** Opening Exercise material block **

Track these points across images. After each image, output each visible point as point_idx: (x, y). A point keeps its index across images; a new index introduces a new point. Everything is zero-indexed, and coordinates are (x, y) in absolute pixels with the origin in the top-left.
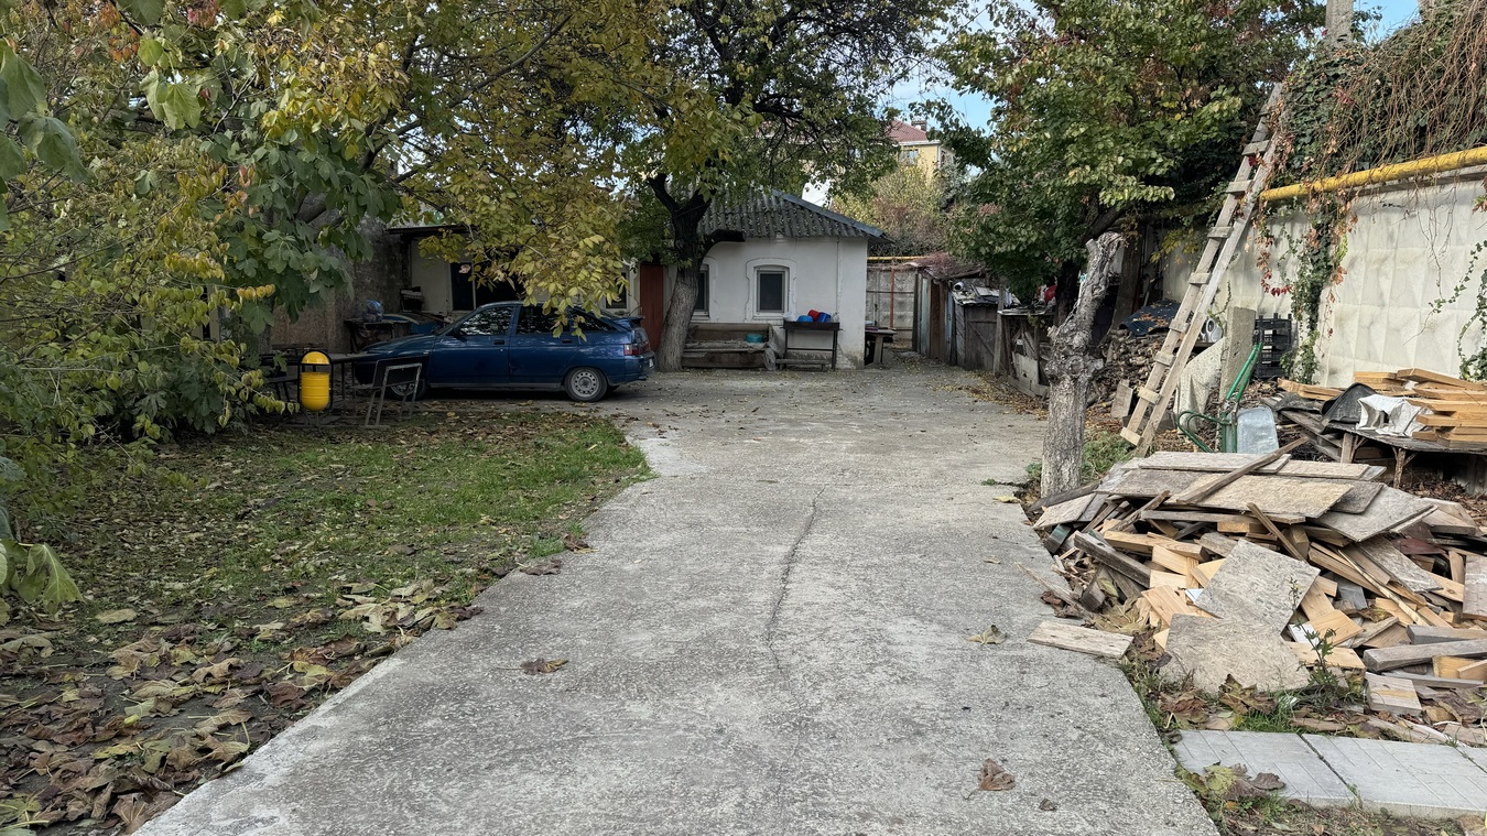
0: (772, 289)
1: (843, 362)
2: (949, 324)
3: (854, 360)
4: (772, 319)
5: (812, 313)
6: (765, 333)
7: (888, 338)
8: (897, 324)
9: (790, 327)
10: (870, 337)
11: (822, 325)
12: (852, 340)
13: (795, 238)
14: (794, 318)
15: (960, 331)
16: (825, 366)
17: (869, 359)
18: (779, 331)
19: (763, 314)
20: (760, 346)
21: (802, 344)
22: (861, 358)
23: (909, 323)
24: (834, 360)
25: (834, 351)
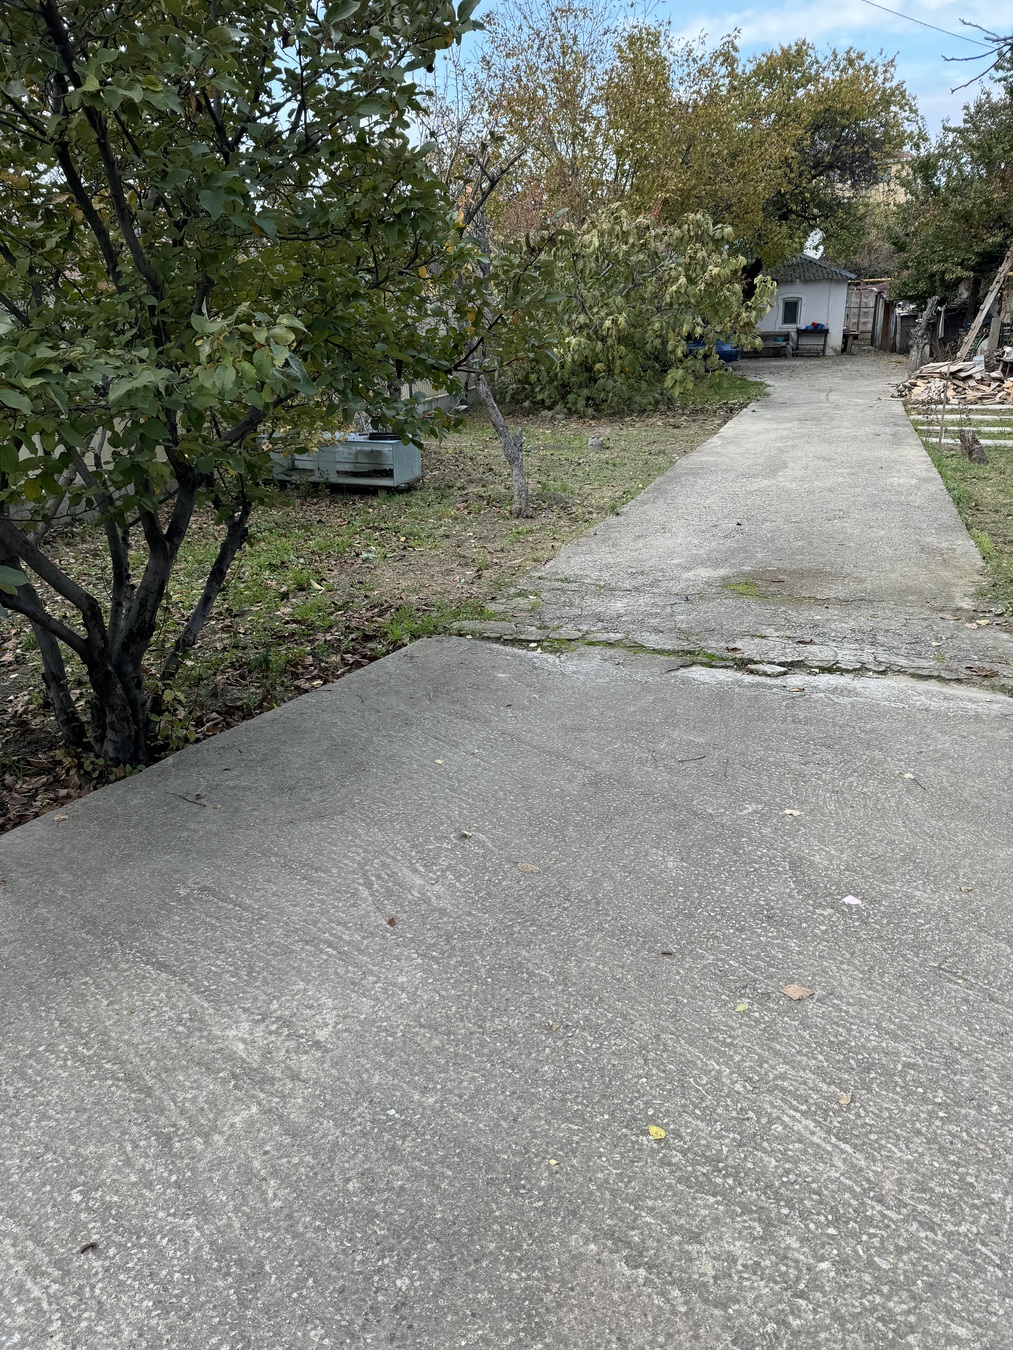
0: (791, 311)
1: (829, 352)
2: (892, 327)
3: (835, 350)
4: (791, 328)
5: (813, 324)
6: (786, 337)
7: (856, 337)
8: (861, 328)
9: (800, 332)
10: (845, 337)
11: (819, 331)
12: (835, 339)
13: (806, 281)
14: (802, 327)
15: (899, 331)
16: (819, 354)
17: (844, 350)
18: (794, 335)
19: (785, 326)
20: (784, 344)
21: (807, 342)
22: (839, 349)
23: (869, 327)
24: (824, 351)
25: (825, 345)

** Closing Exercise material block **

• **Task prompt**
Change "top-left" to "upper-left" throughout all of the lines above and reproduce them with everything else unchanged. Leave the pictures out of the answer.

• **Answer to this problem**
Track these points across images. After each image, output each visible point as point_idx: (x, y). A point keeps its index across images; a new index introduces a new point. Everything is zero-indexed, and coordinates are (x, y) in absolute pixels with the origin in the upper-left.
0: (772, 289)
1: (843, 362)
2: (949, 324)
3: (854, 360)
4: (772, 319)
5: (812, 313)
6: (765, 333)
7: (888, 338)
8: (897, 324)
9: (790, 327)
10: (870, 337)
11: (822, 325)
12: (852, 340)
13: (795, 238)
14: (794, 318)
15: (960, 331)
16: (825, 366)
17: (869, 359)
18: (779, 331)
19: (763, 314)
20: (760, 346)
21: (802, 344)
22: (861, 358)
23: (909, 323)
24: (834, 360)
25: (834, 351)
0: (791, 311)
1: (829, 352)
2: (892, 327)
3: (835, 350)
4: (791, 328)
5: (813, 324)
6: (786, 337)
7: (856, 337)
8: (861, 328)
9: (800, 332)
10: (845, 337)
11: (819, 331)
12: (835, 339)
13: (806, 281)
14: (802, 327)
15: (899, 331)
16: (819, 354)
17: (844, 350)
18: (794, 335)
19: (785, 326)
20: (784, 344)
21: (807, 342)
22: (839, 349)
23: (869, 327)
24: (824, 351)
25: (825, 345)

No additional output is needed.